_Exercise requirements_:
Copy the lines word for word. Begin at the line that contains "Try stable version" and end with the final line of the data.

_Pictures paired with source code_:
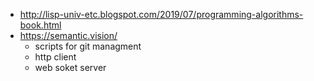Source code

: 
* http://lisp-univ-etc.blogspot.com/2019/07/programming-algorithms-book.html
* https://semantic.vision/
  * scripts for git managment  
  * http client
  * web soket server

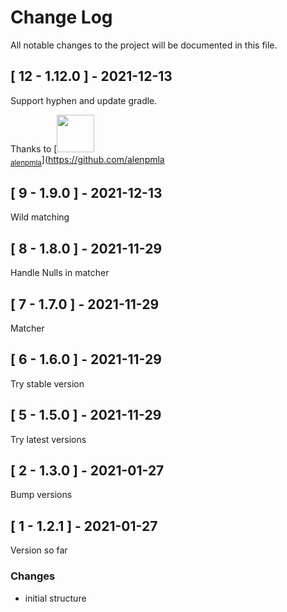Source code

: # Change Log
All notable changes to the project will be documented in this file.

## [ 12 - 1.12.0 ] - 2021-12-13
Support hyphen and update gradle.

Thanks to [<img src="https://github.com/alenpmla.png" width="60px;"/><br /><sub><a href="https://github.com/alenpmla">alenpmla</a></sub>](https://github.com/alenpmla

## [ 9 - 1.9.0 ] - 2021-12-13
Wild matching

## [ 8 - 1.8.0 ] - 2021-11-29
Handle Nulls in matcher

## [ 7 - 1.7.0 ] - 2021-11-29
Matcher

## [ 6 - 1.6.0 ] - 2021-11-29
Try stable version

## [ 5 - 1.5.0 ] - 2021-11-29
Try latest versions

## [ 2 - 1.3.0 ] - 2021-01-27
Bump versions

## [ 1 - 1.2.1 ] - 2021-01-27
Version so far

### Changes
- initial structure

_Exercise output_:
Try stable version

## [ 5 - 1.5.0 ] - 2021-11-29
Try latest versions

## [ 2 - 1.3.0 ] - 2021-01-27
Bump versions

## [ 1 - 1.2.1 ] - 2021-01-27
Version so far

### Changes
- initial structure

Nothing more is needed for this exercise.